PASSAGE FOR REVIEW.
——

So, I went along, thinking he wanted me for a witness. Nope! He whupped George and Barbara for fighting and whupped me for watching! Go figger!
Anyhow, no big deal! Put me one up in front of Freddie in the ass beating contest!
BUT! Now here's something from the past that's one of the problems today! At supper. In the good old days, everybody in the family was at the supper table. Mama, Daddy and whoever! It was a Capitol Offense to not be at the supper table! I am not shitting you! You WERE THERE!!! Nowadays there is no supper table. There aint no daddy, mama is strung out, brother is in jail, whatever! If famblies could still congregate at the supper table, the world would be a better place! No kidding!
Anyhow, that night at the supper table, while eating some of my Momma's fabulous biscuits, she said,"How was your day?" Looking at me. Thinking NOTHING at all about it, I simply said,"Nothing special, a usual day. Got my butt whupped by Billy for watching George and Barbara fight." I seriously didn't think a thing about it!
But, my Mama said,"What!" So I repeated it, still seeing no big deal.
Mama looked at Daddy, saying nary a word, and my Daddy got up from the supper table, an unheard of event, walked out the front door and down the street to Billy Hood's house. He lived about a block down the street.
Stupid me asked,"Where's Daddy going?"
"To get to the bottom of this!", my Mama replied.
Oh shit, I stirred up something. Not deliberately, just making supper conversation.

——

DATA.
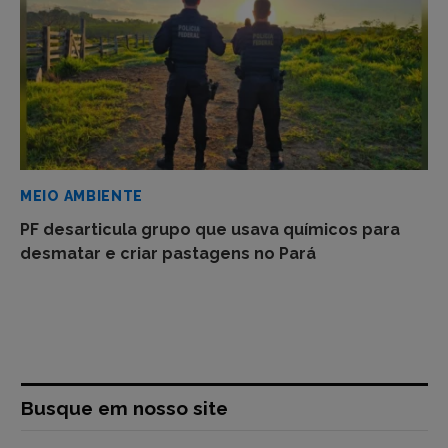
MEIO AMBIENTE
PF desarticula grupo que usava químicos para
desmatar e criar pastagens no Pará
Busque em nosso site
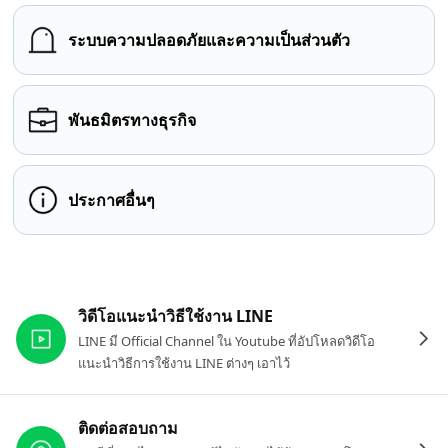
ระบบความปลอดภัยและความเป็นส่วนตัว
พันธมิตรทางธุรกิจ
ประกาศอื่นๆ
ลิงก์ที่เกี่ยวข้อง
วิดีโอแนะนำวิธีใช้งาน LINE
LINE มี Official Channel ใน Youtube ที่อัปโหลดวิดีโอ
แนะนำวิธีการใช้งาน LINE ต่างๆ เอาไว้
ติดต่อสอบถาม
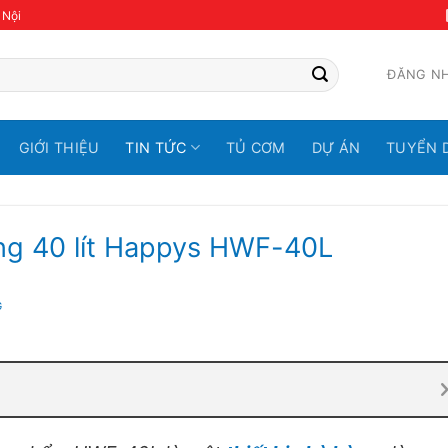
 Nội
ĐĂNG N
GIỚI THIỆU
TIN TỨC
TỦ CƠM
DỰ ÁN
TUYỂN 
úng 40 lít Happys HWF-40L
G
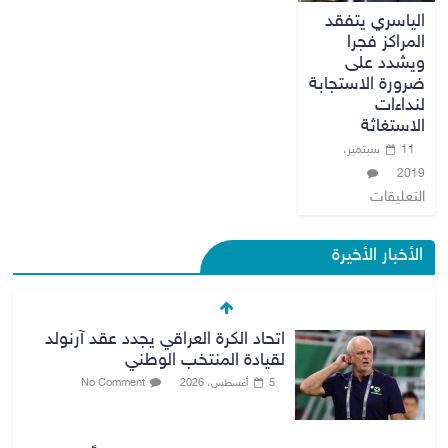
الياسري يتفقد
المراكز فجرا
ويشدد على
ضرورة الاستجابة
لنداءات
الاستغاثة
11 سبتمبر،
2019
التعليقات
الأخبار الأخيرة
اتحاد الكرة العراقي يجدد عقد آرنولد
لقيادة المنتخب الوطني
5 أغسطس، 2026
No Comment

——

EXERCISES.
a: Copy the part of the supper table story starting with "But, my Mama" and going on through "making supper conversation.".
b: Reproduce the lines of the records starting with the line with "ระบบความปลอดภัยและความเป็นส่วนตัว" and going on through the end of the records. Leave the pictures out of your answer.
The records are unrelated to the supper table story.

EXPECTED RESPONSES.
a:
But, my Mama said,"What!" So I repeated it, still seeing no big deal.
Mama looked at Daddy, saying nary a word, and my Daddy got up from the supper table, an unheard of event, walked out the front door and down the street to Billy Hood's house. He lived about a block down the street.
Stupid me asked,"Where's Daddy going?"
"To get to the bottom of this!", my Mama replied.
Oh shit, I stirred up something. Not deliberately, just making supper conversation.

b:
ระบบความปลอดภัยและความเป็นส่วนตัว
พันธมิตรทางธุรกิจ
ประกาศอื่นๆ
ลิงก์ที่เกี่ยวข้อง
วิดีโอแนะนำวิธีใช้งาน LINE
LINE มี Official Channel ใน Youtube ที่อัปโหลดวิดีโอ
แนะนำวิธีการใช้งาน LINE ต่างๆ เอาไว้
ติดต่อสอบถาม
 Nội
ĐĂNG N
GIỚI THIỆU
TIN TỨC
TỦ CƠM
DỰ ÁN
TUYỂN 
úng 40 lít Happys HWF-40L
G
الياسري يتفقد
المراكز فجرا
ويشدد على
ضرورة الاستجابة
لنداءات
الاستغاثة
11 سبتمبر،
2019
التعليقات
الأخبار الأخيرة
اتحاد الكرة العراقي يجدد عقد آرنولد
لقيادة المنتخب الوطني
5 أغسطس، 2026
No Comment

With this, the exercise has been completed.